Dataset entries
★ ★ ★ ★ ★
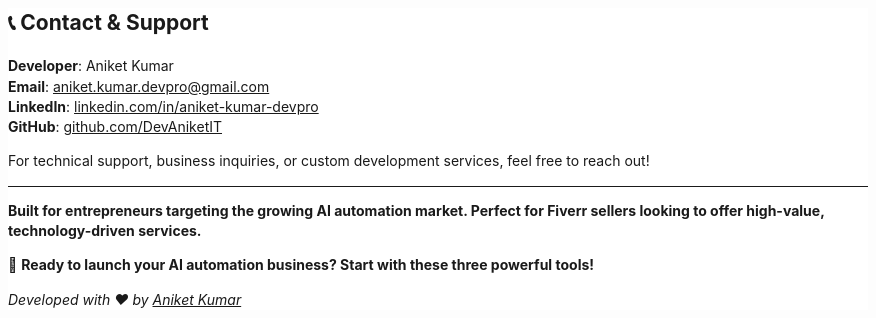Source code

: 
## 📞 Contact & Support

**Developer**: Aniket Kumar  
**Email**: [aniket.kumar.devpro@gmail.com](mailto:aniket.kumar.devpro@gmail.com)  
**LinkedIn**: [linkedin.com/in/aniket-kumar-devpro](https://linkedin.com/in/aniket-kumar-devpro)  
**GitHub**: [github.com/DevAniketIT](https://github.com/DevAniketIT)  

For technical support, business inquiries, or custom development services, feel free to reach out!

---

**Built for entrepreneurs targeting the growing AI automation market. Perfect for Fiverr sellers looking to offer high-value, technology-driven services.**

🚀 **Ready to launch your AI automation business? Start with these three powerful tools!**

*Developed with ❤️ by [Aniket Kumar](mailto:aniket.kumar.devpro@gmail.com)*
★ ★ ★ ★ ★
» WORK INSTRUCTIONS
Transcribe the text of the dataset entries above line for line, without changing anything, and omit the pictures from your answer.

» OUTPUT OF THE TASK
Source code

: 
## 📞 Contact & Support

**Developer**: Aniket Kumar  
**Email**: [aniket.kumar.devpro@gmail.com](mailto:aniket.kumar.devpro@gmail.com)  
**LinkedIn**: [linkedin.com/in/aniket-kumar-devpro](https://linkedin.com/in/aniket-kumar-devpro)  
**GitHub**: [github.com/DevAniketIT](https://github.com/DevAniketIT)  

For technical support, business inquiries, or custom development services, feel free to reach out!

---

**Built for entrepreneurs targeting the growing AI automation market. Perfect for Fiverr sellers looking to offer high-value, technology-driven services.**

🚀 **Ready to launch your AI automation business? Start with these three powerful tools!**

*Developed with ❤️ by [Aniket Kumar](mailto:aniket.kumar.devpro@gmail.com)*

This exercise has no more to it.